Speaking after the second wettest UK summer on record, NFU president Peter Kendall said: “There are many farmers who are down by 25 to 30% on the wheat crop.
“In some cases you looked from the outside and thought: this crop will do over four tonnes to the acre − but it's been struggling to do three and some cases two tonnes to the acre.”
Pig and poultry market
Lower wheat yields are expected to boost the price of chicken, eggs and beef products. Kendall told BBC Radio4’s Today programme: “The challenge for the pig and poultry market is trying to make sure that retailers pay a fair price, because in pigs 50% of the cost is grain, while poultry it's 60%. Because the prices haven't responded yet, there are farmers saying: I'm not going to fill my sheds with poultry or pigs anymore.”

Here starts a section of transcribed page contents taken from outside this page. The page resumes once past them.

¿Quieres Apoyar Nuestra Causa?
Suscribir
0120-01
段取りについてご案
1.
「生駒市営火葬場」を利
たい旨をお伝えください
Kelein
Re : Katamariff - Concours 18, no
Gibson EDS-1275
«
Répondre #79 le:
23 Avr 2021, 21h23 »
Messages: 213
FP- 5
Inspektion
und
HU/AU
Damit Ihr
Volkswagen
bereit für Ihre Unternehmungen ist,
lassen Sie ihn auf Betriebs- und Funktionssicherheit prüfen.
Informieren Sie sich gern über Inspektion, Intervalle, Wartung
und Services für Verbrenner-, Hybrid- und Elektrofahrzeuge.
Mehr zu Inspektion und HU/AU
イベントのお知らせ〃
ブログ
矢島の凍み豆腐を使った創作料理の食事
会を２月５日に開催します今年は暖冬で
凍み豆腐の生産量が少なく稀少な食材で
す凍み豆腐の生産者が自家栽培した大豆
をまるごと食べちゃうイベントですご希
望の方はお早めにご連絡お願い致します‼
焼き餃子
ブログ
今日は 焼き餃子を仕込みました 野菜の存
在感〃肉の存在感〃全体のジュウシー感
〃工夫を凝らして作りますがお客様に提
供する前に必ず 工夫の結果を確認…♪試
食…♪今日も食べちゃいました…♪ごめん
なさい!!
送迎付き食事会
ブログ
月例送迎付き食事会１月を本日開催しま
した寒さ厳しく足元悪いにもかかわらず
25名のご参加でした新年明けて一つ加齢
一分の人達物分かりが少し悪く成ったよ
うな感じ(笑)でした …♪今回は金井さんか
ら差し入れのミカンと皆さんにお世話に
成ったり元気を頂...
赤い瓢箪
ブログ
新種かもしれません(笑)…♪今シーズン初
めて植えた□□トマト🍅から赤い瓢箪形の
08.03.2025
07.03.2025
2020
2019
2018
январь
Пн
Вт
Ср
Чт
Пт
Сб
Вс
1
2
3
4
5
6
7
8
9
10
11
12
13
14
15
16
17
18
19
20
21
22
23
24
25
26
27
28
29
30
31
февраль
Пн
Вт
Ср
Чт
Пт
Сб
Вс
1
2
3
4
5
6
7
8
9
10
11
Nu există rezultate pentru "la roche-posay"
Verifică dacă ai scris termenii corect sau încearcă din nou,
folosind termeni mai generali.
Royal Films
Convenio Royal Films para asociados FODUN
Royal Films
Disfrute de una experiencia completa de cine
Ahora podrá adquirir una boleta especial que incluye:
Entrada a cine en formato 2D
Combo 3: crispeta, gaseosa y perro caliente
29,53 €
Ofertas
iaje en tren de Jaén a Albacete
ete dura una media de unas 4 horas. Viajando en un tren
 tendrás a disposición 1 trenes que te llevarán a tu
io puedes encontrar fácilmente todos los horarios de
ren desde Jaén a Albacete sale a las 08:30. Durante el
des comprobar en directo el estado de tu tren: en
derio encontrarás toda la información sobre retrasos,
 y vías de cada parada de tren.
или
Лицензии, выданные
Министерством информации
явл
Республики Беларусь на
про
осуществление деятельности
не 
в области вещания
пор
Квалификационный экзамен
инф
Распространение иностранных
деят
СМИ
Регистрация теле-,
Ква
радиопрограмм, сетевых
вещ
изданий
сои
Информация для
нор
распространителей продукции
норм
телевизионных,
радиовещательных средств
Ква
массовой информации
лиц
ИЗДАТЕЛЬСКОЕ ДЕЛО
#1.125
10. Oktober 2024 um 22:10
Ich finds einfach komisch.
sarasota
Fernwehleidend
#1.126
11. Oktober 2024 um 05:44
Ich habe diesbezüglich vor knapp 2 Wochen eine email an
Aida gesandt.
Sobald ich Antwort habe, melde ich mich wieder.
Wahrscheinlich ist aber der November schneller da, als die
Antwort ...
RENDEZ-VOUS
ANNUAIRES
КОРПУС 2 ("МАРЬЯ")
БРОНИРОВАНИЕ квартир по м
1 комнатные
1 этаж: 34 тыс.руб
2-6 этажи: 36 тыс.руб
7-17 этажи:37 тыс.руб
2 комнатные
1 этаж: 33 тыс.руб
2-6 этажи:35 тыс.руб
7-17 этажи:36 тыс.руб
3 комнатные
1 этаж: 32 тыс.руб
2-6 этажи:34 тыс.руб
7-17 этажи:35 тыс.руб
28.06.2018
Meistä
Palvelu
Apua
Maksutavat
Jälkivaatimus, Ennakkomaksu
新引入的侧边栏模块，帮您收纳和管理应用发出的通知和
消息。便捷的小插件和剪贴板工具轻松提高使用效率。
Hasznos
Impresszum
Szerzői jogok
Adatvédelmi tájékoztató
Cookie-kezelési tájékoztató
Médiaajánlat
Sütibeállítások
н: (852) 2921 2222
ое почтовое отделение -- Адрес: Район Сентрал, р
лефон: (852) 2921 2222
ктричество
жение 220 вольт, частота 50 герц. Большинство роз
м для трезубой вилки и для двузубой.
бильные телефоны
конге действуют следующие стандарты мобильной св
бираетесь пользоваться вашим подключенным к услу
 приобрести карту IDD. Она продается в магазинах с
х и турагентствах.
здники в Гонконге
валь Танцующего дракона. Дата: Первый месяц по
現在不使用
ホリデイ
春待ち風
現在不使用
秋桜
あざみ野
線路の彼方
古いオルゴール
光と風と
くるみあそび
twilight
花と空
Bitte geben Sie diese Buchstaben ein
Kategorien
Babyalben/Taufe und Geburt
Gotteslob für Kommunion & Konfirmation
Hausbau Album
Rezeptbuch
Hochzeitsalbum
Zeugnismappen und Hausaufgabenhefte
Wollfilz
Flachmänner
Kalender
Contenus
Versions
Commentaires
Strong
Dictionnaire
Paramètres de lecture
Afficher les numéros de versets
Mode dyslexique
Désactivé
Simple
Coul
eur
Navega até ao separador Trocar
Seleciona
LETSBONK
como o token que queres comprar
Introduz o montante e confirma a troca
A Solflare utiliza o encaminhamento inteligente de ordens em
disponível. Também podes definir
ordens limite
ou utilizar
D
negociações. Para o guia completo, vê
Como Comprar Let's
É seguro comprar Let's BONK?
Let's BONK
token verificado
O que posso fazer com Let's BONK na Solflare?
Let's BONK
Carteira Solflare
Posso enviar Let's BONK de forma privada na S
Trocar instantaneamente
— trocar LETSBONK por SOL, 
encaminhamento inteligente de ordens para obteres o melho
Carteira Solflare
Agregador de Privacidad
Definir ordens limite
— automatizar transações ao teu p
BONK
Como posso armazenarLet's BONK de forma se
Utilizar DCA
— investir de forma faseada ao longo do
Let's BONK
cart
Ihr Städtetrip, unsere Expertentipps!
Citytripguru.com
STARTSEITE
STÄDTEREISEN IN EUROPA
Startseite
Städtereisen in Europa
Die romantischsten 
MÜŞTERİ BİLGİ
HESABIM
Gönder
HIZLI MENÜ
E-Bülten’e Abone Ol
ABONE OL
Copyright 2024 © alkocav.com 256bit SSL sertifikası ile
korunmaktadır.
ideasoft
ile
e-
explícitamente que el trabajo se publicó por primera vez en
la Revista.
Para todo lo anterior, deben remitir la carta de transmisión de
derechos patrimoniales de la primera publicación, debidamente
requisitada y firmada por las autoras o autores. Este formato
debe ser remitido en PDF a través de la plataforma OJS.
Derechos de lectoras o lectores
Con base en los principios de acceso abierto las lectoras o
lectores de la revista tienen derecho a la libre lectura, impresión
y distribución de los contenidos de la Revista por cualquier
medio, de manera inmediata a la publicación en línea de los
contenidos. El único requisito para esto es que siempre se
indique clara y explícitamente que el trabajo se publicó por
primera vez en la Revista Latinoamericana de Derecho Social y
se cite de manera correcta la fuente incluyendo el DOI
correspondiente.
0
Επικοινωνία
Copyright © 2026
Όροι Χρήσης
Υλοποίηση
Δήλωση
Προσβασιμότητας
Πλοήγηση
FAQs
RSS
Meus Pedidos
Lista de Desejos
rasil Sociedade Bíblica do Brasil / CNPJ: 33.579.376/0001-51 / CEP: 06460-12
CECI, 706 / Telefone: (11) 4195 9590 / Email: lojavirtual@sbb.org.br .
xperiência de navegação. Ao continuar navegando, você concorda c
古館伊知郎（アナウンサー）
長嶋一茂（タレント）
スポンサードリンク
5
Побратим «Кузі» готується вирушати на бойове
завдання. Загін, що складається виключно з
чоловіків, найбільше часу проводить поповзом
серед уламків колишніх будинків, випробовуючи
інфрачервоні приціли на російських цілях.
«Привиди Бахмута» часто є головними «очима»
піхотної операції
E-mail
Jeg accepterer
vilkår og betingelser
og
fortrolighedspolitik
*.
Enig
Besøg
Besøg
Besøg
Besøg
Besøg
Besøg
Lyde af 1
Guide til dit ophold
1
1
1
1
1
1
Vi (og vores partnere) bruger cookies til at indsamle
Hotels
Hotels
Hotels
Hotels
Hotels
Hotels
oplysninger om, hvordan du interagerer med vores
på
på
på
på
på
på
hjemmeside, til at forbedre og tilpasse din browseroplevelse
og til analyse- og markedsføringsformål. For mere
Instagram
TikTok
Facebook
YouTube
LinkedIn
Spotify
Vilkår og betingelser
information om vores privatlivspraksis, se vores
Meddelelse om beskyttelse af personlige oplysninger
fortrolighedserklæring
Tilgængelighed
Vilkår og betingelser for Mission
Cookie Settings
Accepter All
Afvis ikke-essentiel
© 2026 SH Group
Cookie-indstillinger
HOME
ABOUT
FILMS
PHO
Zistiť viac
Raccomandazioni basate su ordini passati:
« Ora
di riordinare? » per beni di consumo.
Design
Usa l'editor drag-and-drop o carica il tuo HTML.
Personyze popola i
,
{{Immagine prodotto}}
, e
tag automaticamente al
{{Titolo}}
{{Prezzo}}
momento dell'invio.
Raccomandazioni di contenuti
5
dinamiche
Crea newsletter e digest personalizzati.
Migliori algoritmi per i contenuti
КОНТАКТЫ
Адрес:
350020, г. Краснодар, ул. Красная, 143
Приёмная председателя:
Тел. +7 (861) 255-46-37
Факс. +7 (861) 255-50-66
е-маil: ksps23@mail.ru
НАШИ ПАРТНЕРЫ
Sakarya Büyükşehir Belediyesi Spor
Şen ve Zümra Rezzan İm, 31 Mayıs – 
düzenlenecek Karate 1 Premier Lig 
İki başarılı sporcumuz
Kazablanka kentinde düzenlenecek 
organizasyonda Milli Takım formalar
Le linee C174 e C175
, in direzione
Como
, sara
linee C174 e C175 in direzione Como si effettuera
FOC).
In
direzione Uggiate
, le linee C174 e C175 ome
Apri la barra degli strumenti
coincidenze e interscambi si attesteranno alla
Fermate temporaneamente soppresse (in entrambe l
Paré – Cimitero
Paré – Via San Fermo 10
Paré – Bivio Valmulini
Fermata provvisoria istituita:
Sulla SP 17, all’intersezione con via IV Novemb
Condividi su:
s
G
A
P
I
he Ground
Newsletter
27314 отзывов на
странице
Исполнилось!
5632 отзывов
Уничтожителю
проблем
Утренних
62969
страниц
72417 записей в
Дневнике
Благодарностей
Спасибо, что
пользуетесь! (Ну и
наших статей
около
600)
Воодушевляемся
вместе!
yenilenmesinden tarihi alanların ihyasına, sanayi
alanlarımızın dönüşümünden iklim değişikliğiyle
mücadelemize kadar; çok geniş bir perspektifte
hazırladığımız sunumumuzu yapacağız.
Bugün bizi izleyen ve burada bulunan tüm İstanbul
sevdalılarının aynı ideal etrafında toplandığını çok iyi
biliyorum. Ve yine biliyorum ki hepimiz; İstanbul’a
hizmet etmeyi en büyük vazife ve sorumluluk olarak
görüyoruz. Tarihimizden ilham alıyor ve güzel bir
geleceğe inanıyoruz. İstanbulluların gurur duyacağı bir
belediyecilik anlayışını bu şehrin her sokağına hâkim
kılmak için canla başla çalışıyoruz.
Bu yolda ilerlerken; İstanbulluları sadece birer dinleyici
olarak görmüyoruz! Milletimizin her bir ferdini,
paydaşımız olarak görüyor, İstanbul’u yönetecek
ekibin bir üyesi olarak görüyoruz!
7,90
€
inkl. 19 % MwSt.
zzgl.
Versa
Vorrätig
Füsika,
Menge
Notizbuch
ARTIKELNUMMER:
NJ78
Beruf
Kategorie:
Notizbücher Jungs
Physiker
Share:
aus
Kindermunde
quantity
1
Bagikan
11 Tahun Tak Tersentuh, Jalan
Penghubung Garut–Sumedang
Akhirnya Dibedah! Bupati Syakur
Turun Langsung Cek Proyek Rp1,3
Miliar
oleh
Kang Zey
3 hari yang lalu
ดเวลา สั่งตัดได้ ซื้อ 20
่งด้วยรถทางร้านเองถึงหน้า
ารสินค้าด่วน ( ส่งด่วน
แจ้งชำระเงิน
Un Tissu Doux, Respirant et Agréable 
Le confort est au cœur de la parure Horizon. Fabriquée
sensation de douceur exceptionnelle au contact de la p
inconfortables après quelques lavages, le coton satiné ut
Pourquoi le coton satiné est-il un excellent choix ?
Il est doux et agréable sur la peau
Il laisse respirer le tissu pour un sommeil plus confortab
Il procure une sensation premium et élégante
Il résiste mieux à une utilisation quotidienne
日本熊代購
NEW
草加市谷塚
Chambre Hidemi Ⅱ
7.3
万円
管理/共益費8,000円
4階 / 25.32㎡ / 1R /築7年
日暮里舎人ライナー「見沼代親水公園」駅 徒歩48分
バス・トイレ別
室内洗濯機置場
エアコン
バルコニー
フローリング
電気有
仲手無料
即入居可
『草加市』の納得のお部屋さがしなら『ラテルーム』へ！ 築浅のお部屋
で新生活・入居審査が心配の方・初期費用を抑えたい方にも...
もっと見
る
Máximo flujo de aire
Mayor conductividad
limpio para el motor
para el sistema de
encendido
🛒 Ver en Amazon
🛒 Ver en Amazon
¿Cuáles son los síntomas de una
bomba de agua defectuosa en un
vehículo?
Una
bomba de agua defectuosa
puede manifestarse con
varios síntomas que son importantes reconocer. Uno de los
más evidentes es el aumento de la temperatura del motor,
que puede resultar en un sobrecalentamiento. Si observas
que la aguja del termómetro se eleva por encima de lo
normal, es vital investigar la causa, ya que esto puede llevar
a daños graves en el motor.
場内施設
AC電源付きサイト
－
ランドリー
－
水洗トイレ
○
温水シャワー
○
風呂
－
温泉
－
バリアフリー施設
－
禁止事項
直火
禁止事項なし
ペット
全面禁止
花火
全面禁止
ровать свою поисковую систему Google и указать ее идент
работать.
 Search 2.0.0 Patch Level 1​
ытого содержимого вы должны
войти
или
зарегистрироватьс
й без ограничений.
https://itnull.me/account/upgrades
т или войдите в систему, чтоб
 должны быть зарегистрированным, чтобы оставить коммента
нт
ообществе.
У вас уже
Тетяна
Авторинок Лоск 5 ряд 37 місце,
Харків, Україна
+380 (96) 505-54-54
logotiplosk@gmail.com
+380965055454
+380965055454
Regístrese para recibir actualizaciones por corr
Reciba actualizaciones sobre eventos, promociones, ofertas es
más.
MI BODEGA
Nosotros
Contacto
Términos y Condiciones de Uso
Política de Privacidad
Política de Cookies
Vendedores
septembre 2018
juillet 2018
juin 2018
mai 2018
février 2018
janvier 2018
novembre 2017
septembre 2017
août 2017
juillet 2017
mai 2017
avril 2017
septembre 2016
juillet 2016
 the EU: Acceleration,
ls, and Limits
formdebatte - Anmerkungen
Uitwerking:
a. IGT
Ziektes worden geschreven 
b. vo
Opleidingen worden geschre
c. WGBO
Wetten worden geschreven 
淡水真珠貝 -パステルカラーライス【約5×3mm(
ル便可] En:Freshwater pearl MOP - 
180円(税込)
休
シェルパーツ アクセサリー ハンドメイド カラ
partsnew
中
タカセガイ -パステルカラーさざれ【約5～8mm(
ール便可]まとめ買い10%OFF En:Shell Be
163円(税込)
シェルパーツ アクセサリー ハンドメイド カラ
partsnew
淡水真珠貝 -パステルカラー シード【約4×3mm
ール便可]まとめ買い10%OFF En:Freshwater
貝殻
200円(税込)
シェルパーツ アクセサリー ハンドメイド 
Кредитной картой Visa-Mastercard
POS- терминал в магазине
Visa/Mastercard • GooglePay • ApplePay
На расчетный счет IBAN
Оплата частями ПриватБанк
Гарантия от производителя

The wet UK weather also significantly reduced the size and quality of vegetable crops.
The British Retail Consortium confirmed that while retailers would do all they can to protect customers, shoppers would notice some higher prices.
Meanwhile, wet autumn weather is delaying the drilling of autumn-sown cereal crops, which threatens to affect the yield and quality of next year’s harvest.
A hot summer in Russia plus adverse US weather coupled with its vast area devoted to energy crops are also forcing up agricultural commodity prices.